YOUR ASSIGNMENT — Using the data below, copy each line that includes the word "hamper".

DATASET ENTRIES —
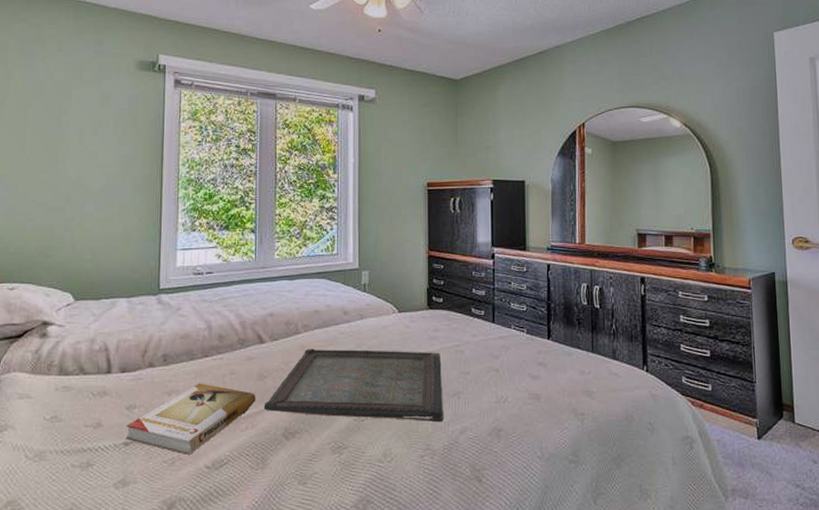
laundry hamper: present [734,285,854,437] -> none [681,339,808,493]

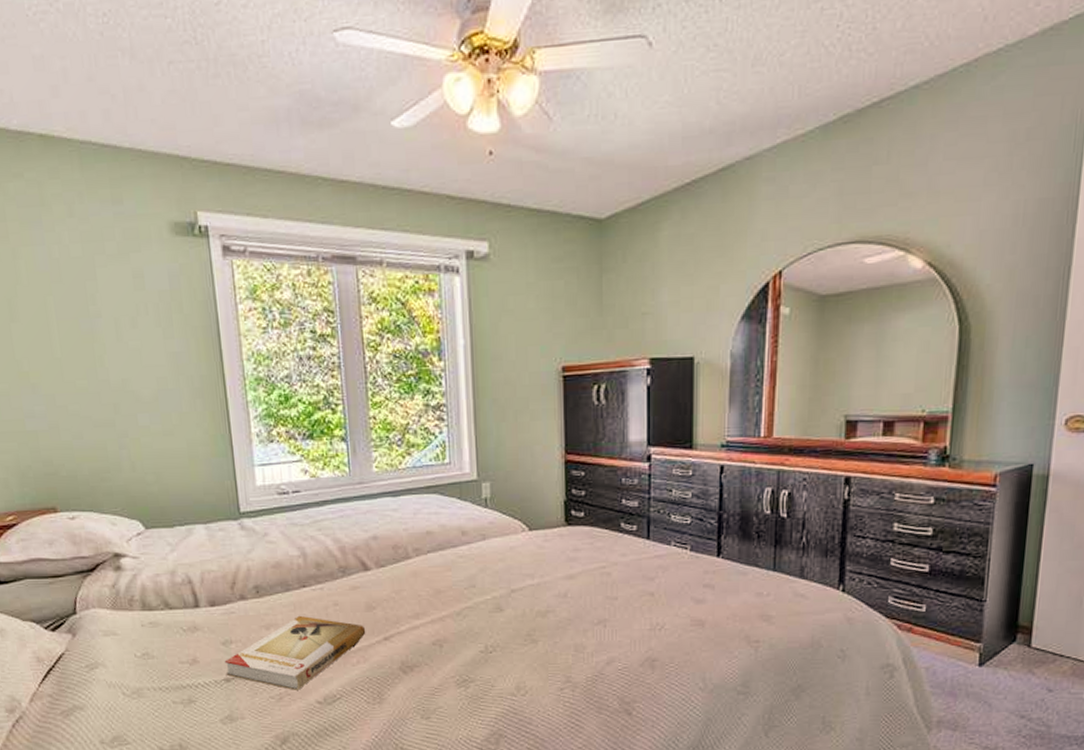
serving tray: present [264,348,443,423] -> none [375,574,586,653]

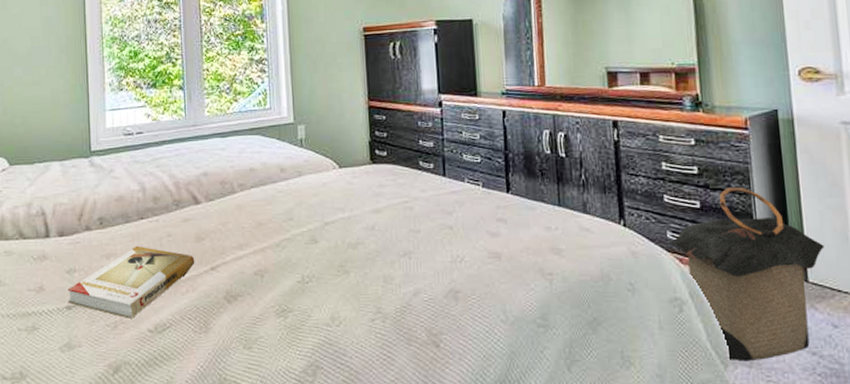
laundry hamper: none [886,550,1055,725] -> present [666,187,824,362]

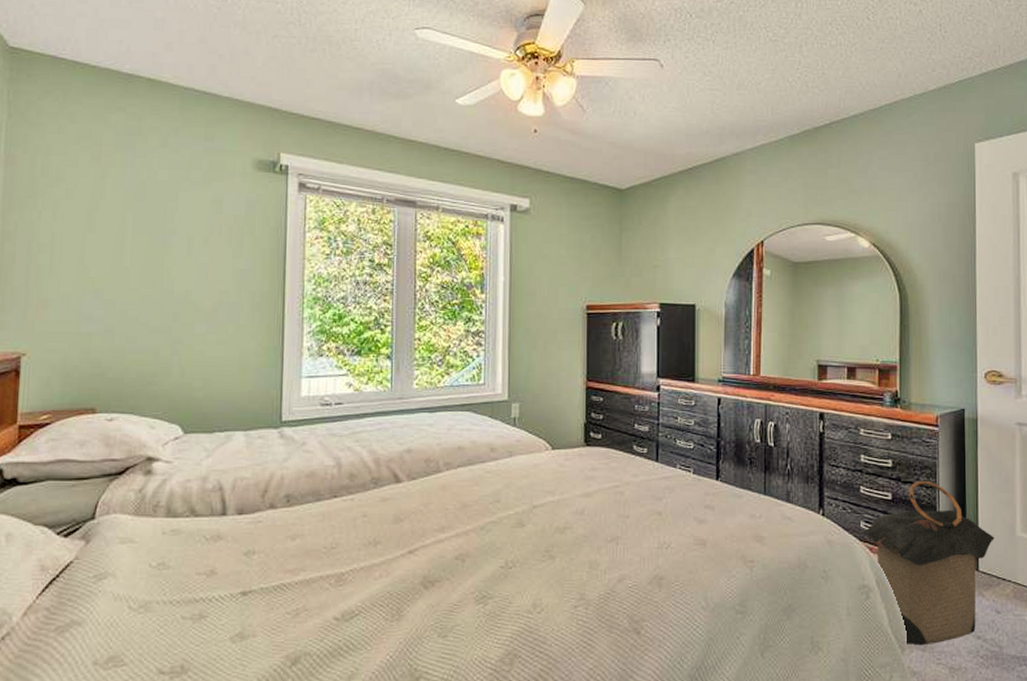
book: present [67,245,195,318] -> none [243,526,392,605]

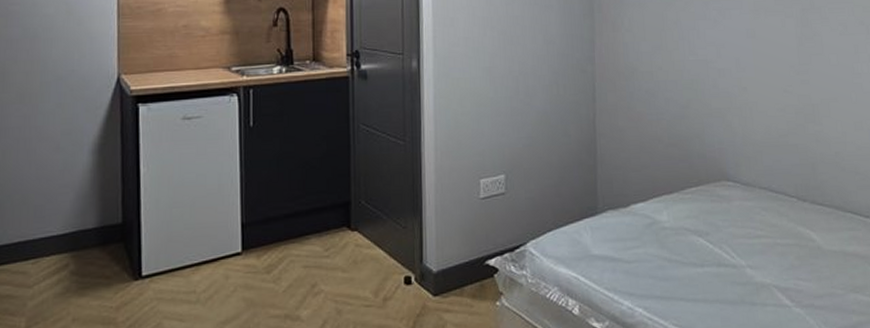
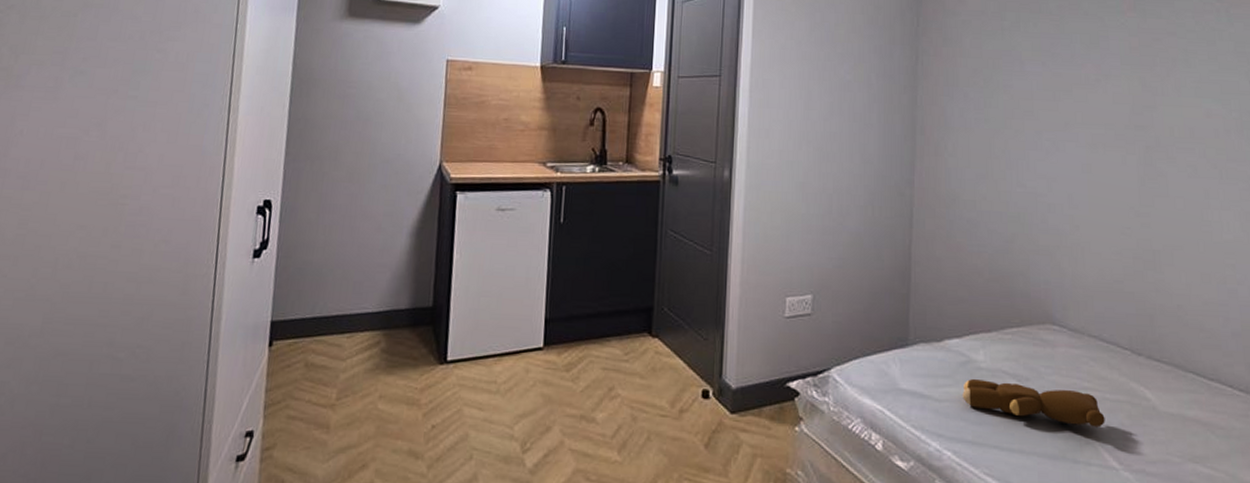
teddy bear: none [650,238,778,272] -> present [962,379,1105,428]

==

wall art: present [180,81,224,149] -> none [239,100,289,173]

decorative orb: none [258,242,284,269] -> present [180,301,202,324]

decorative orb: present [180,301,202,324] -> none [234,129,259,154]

...

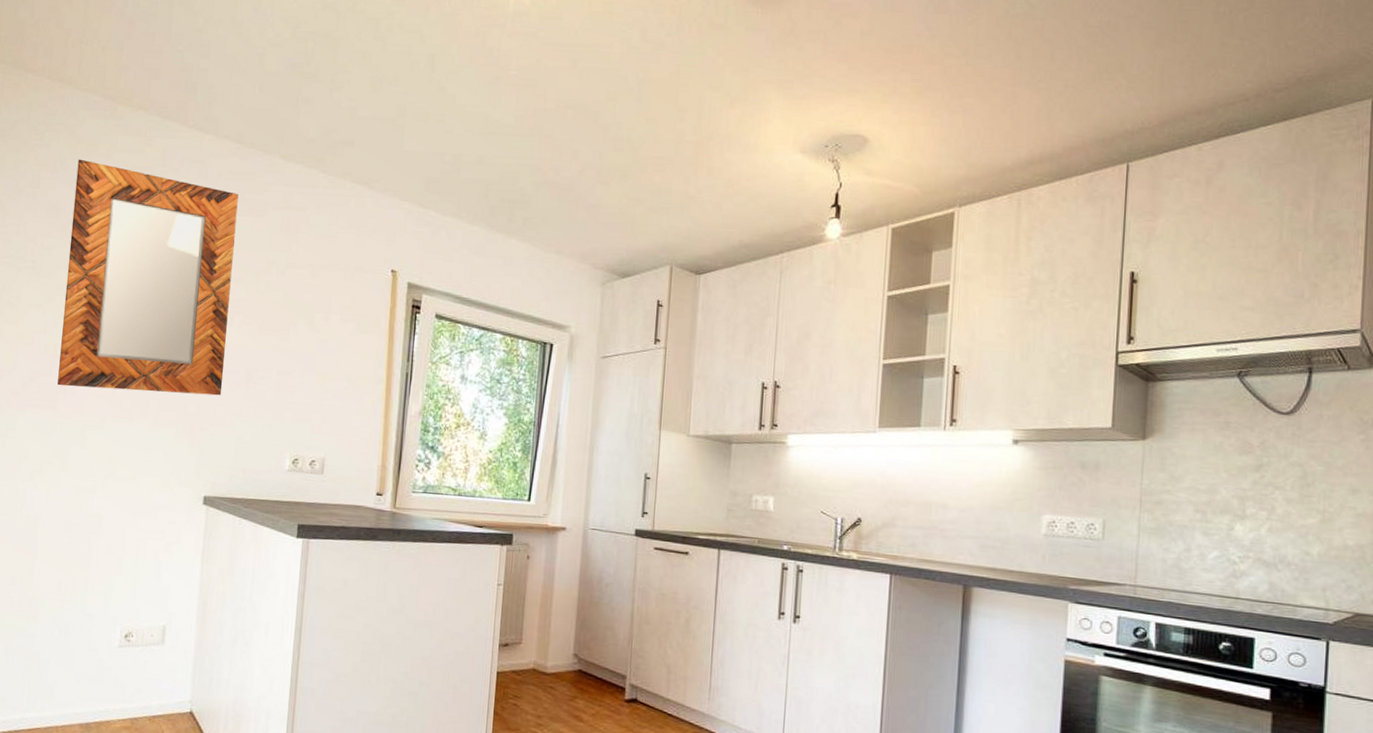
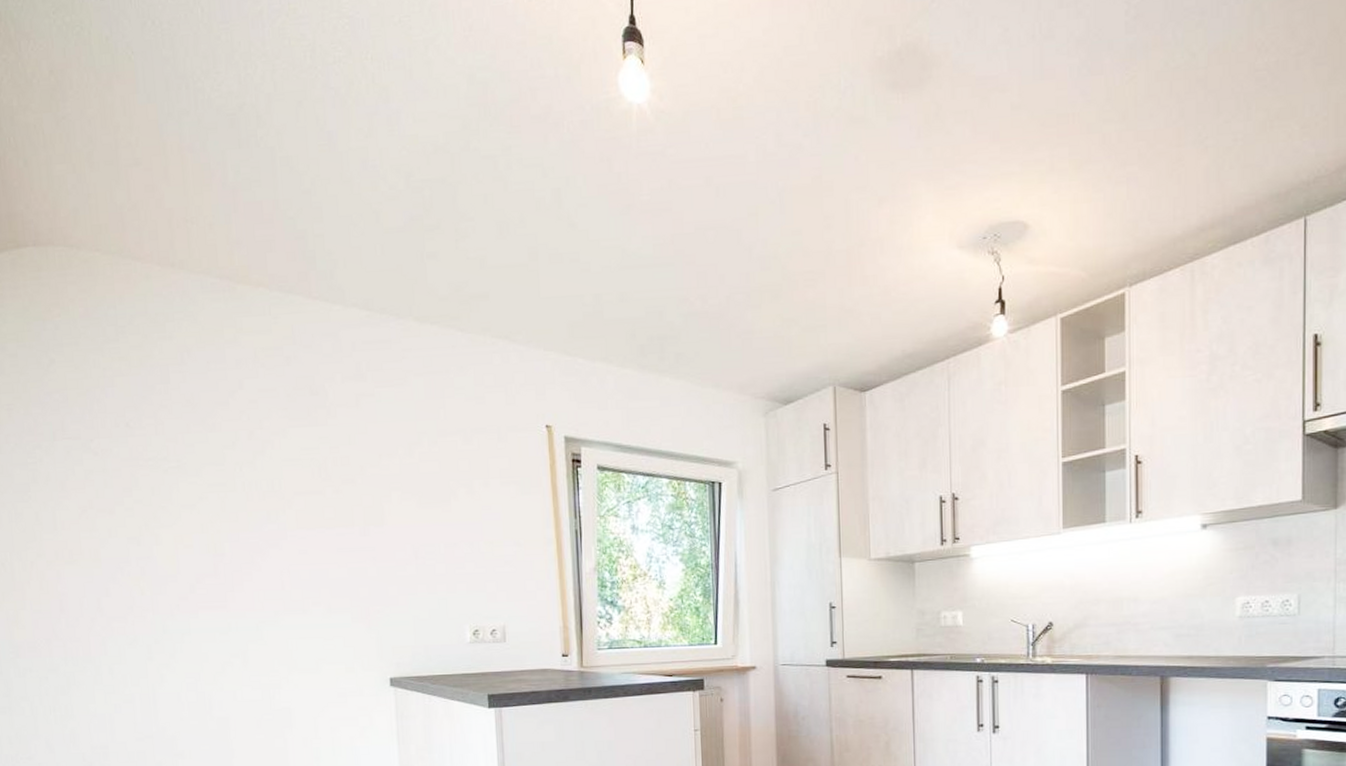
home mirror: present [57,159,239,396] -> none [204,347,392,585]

ANSWER SPACE —
laundry hamper: present [734,285,854,437] -> none [681,339,808,493]
laundry hamper: none [886,550,1055,725] -> present [666,187,824,362]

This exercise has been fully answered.